School's Out.

Jun 22, 2005 11:31

What a year. It'll be something to remember, at least for me.

Every class I had today soared by, and nothing felt like it was really ending. Nothing really felt right. It was just there, and then it wasn't. No climax, no big twist, just the end.

I was hoping for a big twist.

...Well, we have llamas now, I guess that's a twist.

I passed all my finals and all my classes. The lowest grade I got on a final was a C- and my lowest grade in all my classes was a C. The highest being an A.

I watched Spongebob in Psychology, we made explosive stuff in Chemistry, and I sat in the hall with Tiff and Jason during Drama.

Nothing overly dramatic, nothing BANG BANG, just a calm, collected way to end the school year.

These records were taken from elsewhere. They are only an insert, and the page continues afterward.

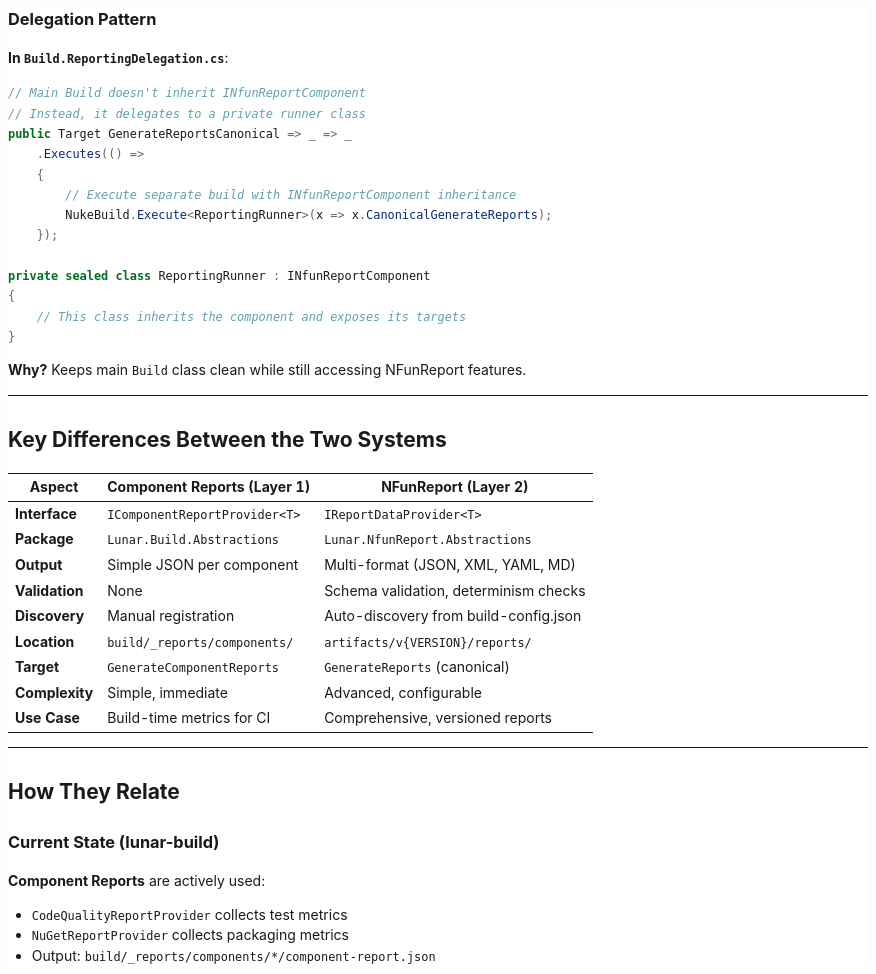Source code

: ### Delegation Pattern

**In `Build.ReportingDelegation.cs`**:
```csharp
// Main Build doesn't inherit INfunReportComponent
// Instead, it delegates to a private runner class
public Target GenerateReportsCanonical => _ => _
    .Executes(() =>
    {
        // Execute separate build with INfunReportComponent inheritance
        NukeBuild.Execute<ReportingRunner>(x => x.CanonicalGenerateReports);
    });

private sealed class ReportingRunner : INfunReportComponent
{
    // This class inherits the component and exposes its targets
}
```

**Why?** Keeps main `Build` class clean while still accessing NFunReport features.

---

## Key Differences Between the Two Systems

| Aspect | Component Reports (Layer 1) | NFunReport (Layer 2) |
|--------|------------------------------|----------------------|
| **Interface** | `IComponentReportProvider<T>` | `IReportDataProvider<T>` |
| **Package** | `Lunar.Build.Abstractions` | `Lunar.NfunReport.Abstractions` |
| **Output** | Simple JSON per component | Multi-format (JSON, XML, YAML, MD) |
| **Validation** | None | Schema validation, determinism checks |
| **Discovery** | Manual registration | Auto-discovery from build-config.json |
| **Location** | `build/_reports/components/` | `artifacts/v{VERSION}/reports/` |
| **Target** | `GenerateComponentReports` | `GenerateReports` (canonical) |
| **Complexity** | Simple, immediate | Advanced, configurable |
| **Use Case** | Build-time metrics for CI | Comprehensive, versioned reports |

---

## How They Relate

### Current State (lunar-build)

**Component Reports** are actively used:
- `CodeQualityReportProvider` collects test metrics
- `NuGetReportProvider` collects packaging metrics
- Output: `build/_reports/components/*/component-report.json`
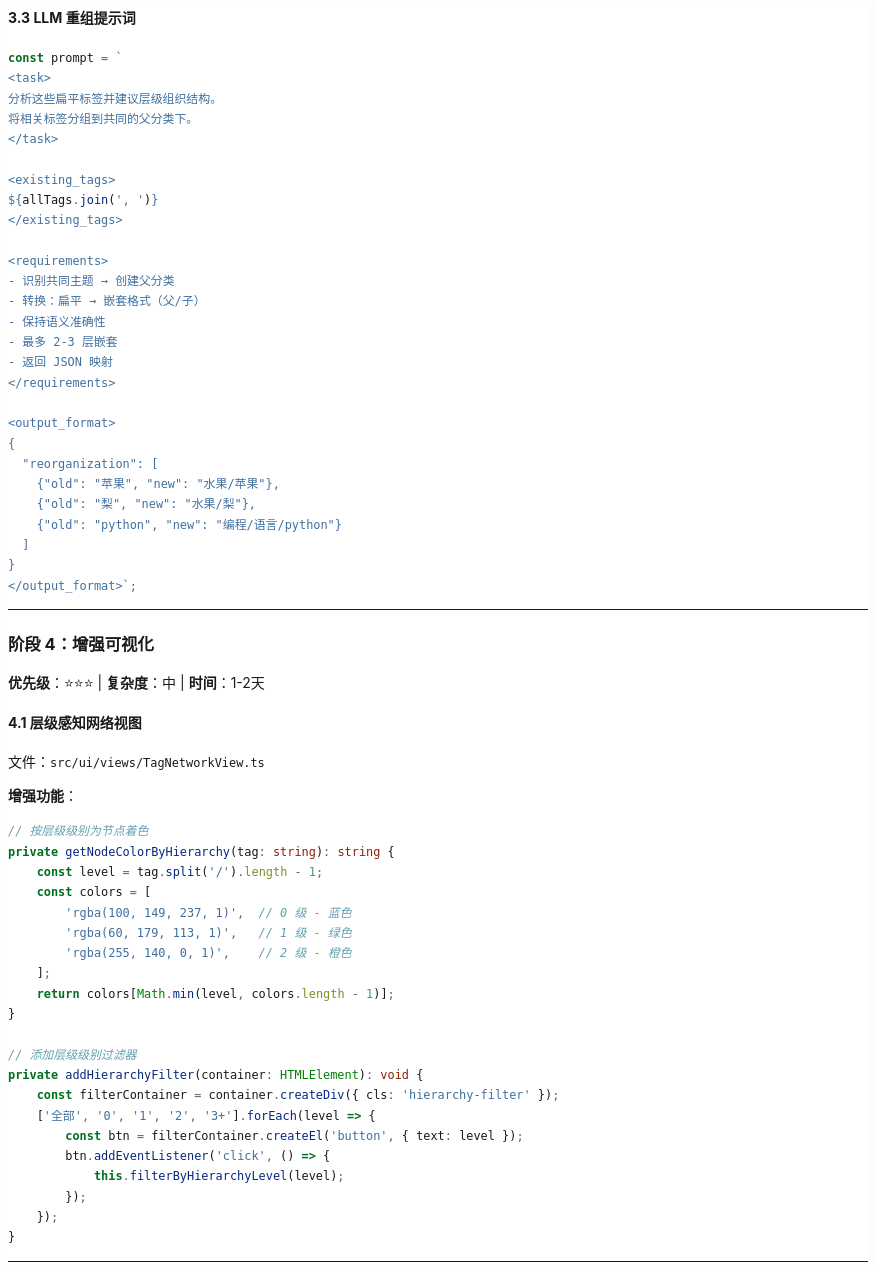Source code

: #### 3.3 LLM 重组提示词
```typescript
const prompt = `
<task>
分析这些扁平标签并建议层级组织结构。
将相关标签分组到共同的父分类下。
</task>

<existing_tags>
${allTags.join(', ')}
</existing_tags>

<requirements>
- 识别共同主题 → 创建父分类
- 转换：扁平 → 嵌套格式（父/子）
- 保持语义准确性
- 最多 2-3 层嵌套
- 返回 JSON 映射
</requirements>

<output_format>
{
  "reorganization": [
    {"old": "苹果", "new": "水果/苹果"},
    {"old": "梨", "new": "水果/梨"},
    {"old": "python", "new": "编程/语言/python"}
  ]
}
</output_format>`;
```

---

### 阶段 4：增强可视化
**优先级**：⭐⭐⭐ | **复杂度**：中 | **时间**：1-2天

#### 4.1 层级感知网络视图
文件：`src/ui/views/TagNetworkView.ts`

**增强功能**：
```typescript
// 按层级级别为节点着色
private getNodeColorByHierarchy(tag: string): string {
    const level = tag.split('/').length - 1;
    const colors = [
        'rgba(100, 149, 237, 1)',  // 0 级 - 蓝色
        'rgba(60, 179, 113, 1)',   // 1 级 - 绿色
        'rgba(255, 140, 0, 1)',    // 2 级 - 橙色
    ];
    return colors[Math.min(level, colors.length - 1)];
}

// 添加层级级别过滤器
private addHierarchyFilter(container: HTMLElement): void {
    const filterContainer = container.createDiv({ cls: 'hierarchy-filter' });
    ['全部', '0', '1', '2', '3+'].forEach(level => {
        const btn = filterContainer.createEl('button', { text: level });
        btn.addEventListener('click', () => {
            this.filterByHierarchyLevel(level);
        });
    });
}
```

---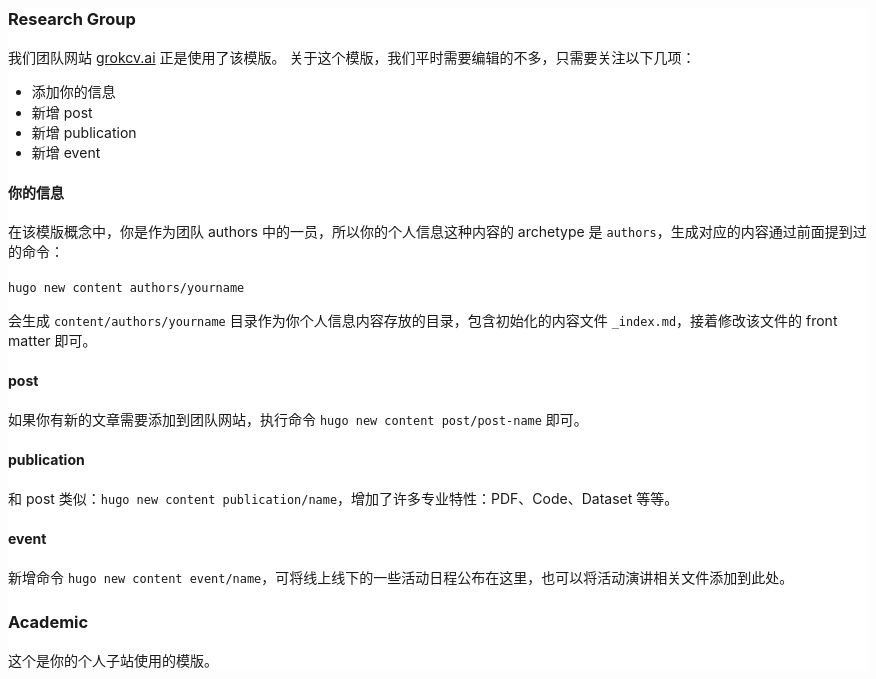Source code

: ### Research Group

我们团队网站 [grokcv.ai](https://grokcv.ai) 正是使用了该模版。
关于这个模版，我们平时需要编辑的不多，只需要关注以下几项：
+ 添加你的信息
+ 新增 post
+ 新增 publication
+ 新增 event

#### 你的信息

在该模版概念中，你是作为团队 authors 中的一员，所以你的个人信息这种内容的 archetype 是 `authors`，生成对应的内容通过前面提到过的命令：
```bash
hugo new content authors/yourname
```
会生成 `content/authors/yourname` 目录作为你个人信息内容存放的目录，包含初始化的内容文件 `_index.md`，接着修改该文件的 front matter 即可。

#### post

如果你有新的文章需要添加到团队网站，执行命令 `hugo new content post/post-name` 即可。

#### publication

和 post 类似：`hugo new content publication/name`，增加了许多专业特性：PDF、Code、Dataset 等等。

#### event

新增命令 `hugo new content event/name`，可将线上线下的一些活动日程公布在这里，也可以将活动演讲相关文件添加到此处。

### Academic

这个是你的个人子站使用的模版。



[^0]: 我们团队的网站
[^1]: [关于魔法链接](https://docs.github.com/en/repositories/creating-and-managing-repositories/creating-a-new-repository#creating-a-new-repository-from-a-url-query)
[^2]: HTML、Javascript、CSS等文件是不变的，Web服务器只负责将这些文件返回给浏览器，服务端基本不执行代码来获取内容
[^3]: 关于查找规则完整的说明可以查看[官方文档](https://gohugo.io/content-management/archetypes/#lookup-order)
[^4]: Hugo 是用 Go 语言实现的，所以直接使用 Go 语言的模版语法，具体[参考](https://gohugo.io/templates/introduction/)
[^5]: 可以参考 [为什么我不推荐你使用 git submodule](https://linuxstory.org/why-never-use-git-submodule/)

As I walked out to the bus, I sat and put my stuff down next to me then looked out of the window and saw Jill's jeep out in the parking lot right next to the bus, so I got out of my seat and walked out and over to her and she quickly rolled down the window and smiled at me and waved. Talked for a little bit, asked eachother how we were doing, both of us gave unreassured shrugs and laughed. Then she said she missed me, and it took me two seconds to answer her back with an, "I miss you too." but it hadn't really hit me yet. I said goodbye and went back to the bus and sat down and the words just kept rolling around in my head until I realized that. Because of it all, I lost a family. Jill was so great to me, she was like another mother. She was always there if I needed to talk to someone, she always kept a smile on her face whenever I was around, she looked after me. That's never going to happen again.

And that makes me feel an emptiness in my gut that I thought was gone. But it isn't.